僕は大学に入学すると直ぐデパートの玩具売場でバイトを始めた。
彼女は同じフロアに新入社員の研修でやって来た十数人の中にいた。
何方から話し掛けたかは覚えていない。
何となく彼女が研修のフロアが変わってもよく二人でお昼の食事をする様になった。
当時、自分では気付かなかったけれど……僕は今で言う自己肯定感って奴が低かった。
その分を埋め合わせする為に自己効用感を稼ぐのに精一杯だった。
その原因となった事柄は当時は僕の無意識下の奥深くに埋められていた。
だからその時の自分の言動行動とその原因を関連付けて考えることはなかった。
『変わっている』けれど『出来る奴?』そんな完成モデルを設定しソレが僕だと自分にも他人にも信じ込ませる事に夢中だった。
ホントの自分ではないペルソナ百パーセントで人に面するという点において僕は、今の若い人達のイイコ症候群のハシリだったと思う。
彼等は『人と同じであること』に夢中であるのに対し僕は『効用感稼ぎ』に血道を上げていた点は真反対だけれど……。
僕と彼女はかなりの田舎モンだった。
僕は山あい、彼女は島育ちで海と山の違いあれど自然が感覚の中に大きなウエイトを占めていた。
単に育った環境がと言うんじゃなく、それは『モノを観て感じる』時の話だ……。
実際、彼女の出身の島からは何人か研修生に居たけれど言葉以外はシティ育ちの人間達と何ら変わるところはなかった…。
彼女と二人だけだと僕は余り喋らなかった。
というより喋る必要が無かったというのが正確だと思う。
彼女は大勢の前とは全く違い……自分の生い立ちや島の慣習や学校のことなどなど沢山話した。
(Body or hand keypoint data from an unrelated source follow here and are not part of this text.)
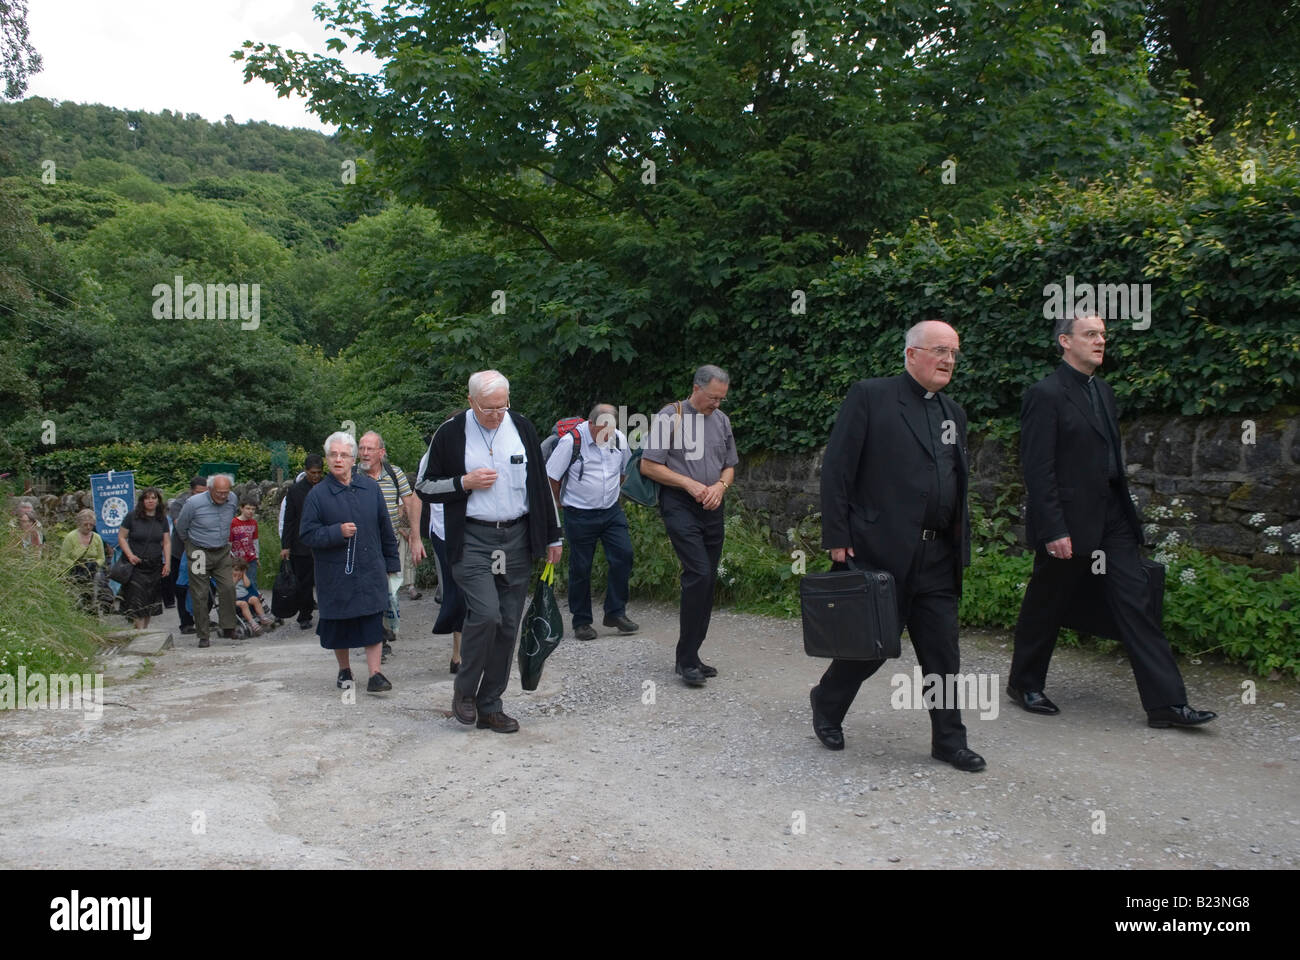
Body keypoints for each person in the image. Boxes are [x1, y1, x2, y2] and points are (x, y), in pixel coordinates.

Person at [1008, 312, 1217, 729]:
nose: (1100, 341)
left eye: (1103, 335)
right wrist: (1053, 528)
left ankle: (1166, 705)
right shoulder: (1044, 394)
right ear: (1065, 341)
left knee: (1136, 601)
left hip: (1113, 516)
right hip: (1067, 519)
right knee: (1047, 603)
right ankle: (1024, 683)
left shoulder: (1103, 391)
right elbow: (1038, 468)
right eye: (1090, 335)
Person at [813, 320, 986, 772]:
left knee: (942, 651)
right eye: (939, 351)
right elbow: (837, 469)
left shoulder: (954, 413)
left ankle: (949, 740)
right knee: (869, 648)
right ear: (912, 354)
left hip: (938, 556)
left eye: (954, 352)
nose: (949, 360)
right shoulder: (871, 396)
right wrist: (837, 536)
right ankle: (827, 703)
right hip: (880, 549)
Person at [416, 370, 562, 732]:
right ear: (471, 402)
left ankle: (491, 704)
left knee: (509, 623)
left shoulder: (522, 428)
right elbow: (424, 487)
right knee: (486, 614)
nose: (497, 414)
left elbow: (540, 486)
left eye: (503, 406)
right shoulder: (451, 433)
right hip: (472, 538)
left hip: (516, 536)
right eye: (489, 409)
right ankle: (464, 691)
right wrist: (463, 483)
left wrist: (553, 536)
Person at [639, 364, 738, 687]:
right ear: (696, 389)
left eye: (722, 398)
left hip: (712, 505)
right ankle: (685, 660)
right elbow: (649, 465)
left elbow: (730, 467)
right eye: (713, 397)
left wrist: (720, 488)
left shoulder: (722, 420)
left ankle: (692, 655)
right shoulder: (671, 415)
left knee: (707, 581)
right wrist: (690, 484)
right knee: (698, 573)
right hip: (680, 504)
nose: (717, 404)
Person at [299, 432, 398, 693]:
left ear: (353, 459)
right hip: (335, 572)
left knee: (372, 620)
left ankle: (375, 674)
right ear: (327, 458)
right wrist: (336, 532)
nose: (338, 459)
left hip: (370, 567)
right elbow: (307, 534)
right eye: (333, 455)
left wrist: (391, 563)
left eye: (344, 455)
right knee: (339, 624)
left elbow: (385, 528)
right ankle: (345, 669)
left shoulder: (370, 488)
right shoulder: (317, 495)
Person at [546, 402, 637, 641]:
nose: (606, 435)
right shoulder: (571, 442)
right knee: (581, 567)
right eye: (601, 430)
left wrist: (614, 493)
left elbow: (626, 469)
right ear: (590, 424)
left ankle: (615, 613)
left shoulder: (617, 437)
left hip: (611, 511)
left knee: (624, 555)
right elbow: (552, 476)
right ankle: (582, 622)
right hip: (579, 513)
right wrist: (557, 503)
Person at [357, 430, 426, 659]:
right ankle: (378, 637)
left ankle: (384, 631)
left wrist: (415, 537)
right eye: (361, 448)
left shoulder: (394, 474)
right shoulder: (352, 475)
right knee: (369, 593)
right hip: (361, 547)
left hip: (389, 545)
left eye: (370, 449)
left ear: (381, 452)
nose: (364, 453)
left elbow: (411, 503)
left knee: (389, 592)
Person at [419, 415, 466, 674]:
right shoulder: (433, 455)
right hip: (446, 533)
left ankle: (477, 650)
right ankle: (458, 654)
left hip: (479, 531)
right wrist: (415, 536)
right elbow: (419, 492)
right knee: (457, 591)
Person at [175, 474, 239, 648]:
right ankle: (203, 634)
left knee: (228, 587)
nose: (223, 496)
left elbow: (232, 516)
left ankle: (228, 626)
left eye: (226, 492)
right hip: (198, 550)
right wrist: (191, 545)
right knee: (200, 593)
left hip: (222, 550)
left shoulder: (232, 499)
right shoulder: (193, 503)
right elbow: (181, 527)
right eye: (219, 492)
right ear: (210, 489)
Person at [280, 455, 325, 630]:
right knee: (303, 582)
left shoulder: (327, 487)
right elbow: (289, 519)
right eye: (313, 473)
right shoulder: (295, 491)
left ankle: (328, 615)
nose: (316, 476)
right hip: (302, 543)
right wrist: (285, 545)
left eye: (319, 473)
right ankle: (305, 614)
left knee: (325, 581)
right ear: (306, 471)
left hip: (323, 541)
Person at [117, 487, 171, 631]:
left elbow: (166, 542)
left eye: (154, 498)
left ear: (158, 500)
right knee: (137, 600)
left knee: (150, 601)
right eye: (147, 498)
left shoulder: (162, 519)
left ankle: (144, 631)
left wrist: (167, 563)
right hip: (136, 564)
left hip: (154, 564)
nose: (151, 501)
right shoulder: (132, 517)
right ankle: (140, 631)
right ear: (142, 501)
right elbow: (122, 537)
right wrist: (130, 555)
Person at [168, 477, 206, 634]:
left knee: (204, 586)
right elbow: (180, 525)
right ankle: (186, 622)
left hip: (202, 550)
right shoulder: (179, 504)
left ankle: (202, 618)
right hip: (180, 551)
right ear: (191, 491)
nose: (201, 496)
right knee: (182, 588)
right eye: (198, 492)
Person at [60, 508, 107, 610]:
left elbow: (101, 557)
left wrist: (95, 564)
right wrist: (76, 565)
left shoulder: (97, 538)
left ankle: (94, 610)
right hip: (76, 571)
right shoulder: (70, 537)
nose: (88, 527)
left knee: (95, 593)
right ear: (79, 523)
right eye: (85, 524)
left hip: (92, 571)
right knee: (77, 598)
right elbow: (63, 557)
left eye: (91, 524)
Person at [232, 559, 274, 635]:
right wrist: (235, 579)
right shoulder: (229, 578)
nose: (238, 572)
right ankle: (252, 623)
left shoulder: (243, 577)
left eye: (241, 570)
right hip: (233, 599)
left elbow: (247, 585)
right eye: (236, 570)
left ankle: (262, 617)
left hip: (245, 596)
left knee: (255, 599)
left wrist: (244, 575)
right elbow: (230, 587)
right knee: (243, 604)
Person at [229, 499, 261, 592]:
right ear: (241, 509)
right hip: (237, 558)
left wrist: (257, 556)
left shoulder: (253, 522)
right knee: (236, 582)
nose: (250, 511)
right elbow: (229, 541)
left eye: (253, 509)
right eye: (248, 508)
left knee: (252, 581)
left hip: (250, 557)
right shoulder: (233, 522)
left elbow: (255, 540)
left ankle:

彼女は『一つの自分』を力むことなく遂行していた。皆の前では自然と抑制された態度で控え目な雰囲気だった。
しかし気後れとか遠慮とか人見知りなどではなく彼女の普通が無理なく判断しチョイスしたモノだった。
だから彼女にはどんな時も作為の無い自然な存在感があった。
僕は彼女と居ると楽だった。
何時もの日常のように次から次へ誰彼となく話題を振る必要もなくただ彼女の話を聞いていることが多かった。
彼女の話す言葉は僕の頭の中に様々の風景を描き出した。
抜ける様に青い空と海。
海岸沿いの海水浴場にそそり立つ巨岩。
その側で仰向けに時間を忘れて海面に浮き続けていたという彼女の姿。
日曜日の午後には港で、この島にこんなに大勢の人が居るのか?と思う位、老若男女が集まり来てバーボールに興じるという光景……などなど。
『ホントはね?
私は大学に行くことが決まってたの』と彼女は言った。年が明けてから急に就職しなきゃってなってここに来たのだと……。
島で商店を営んでいたけれど閉める事になったのだと。
何となくその周辺事情まで想像出来たけれど僕は何も言わなかった。
何より彼女がその事に全く頓着してなかったからだ。彼女は家計の事情を『当たり前として受け入れ』その後の流れのまんま従った事が窺えたのだった。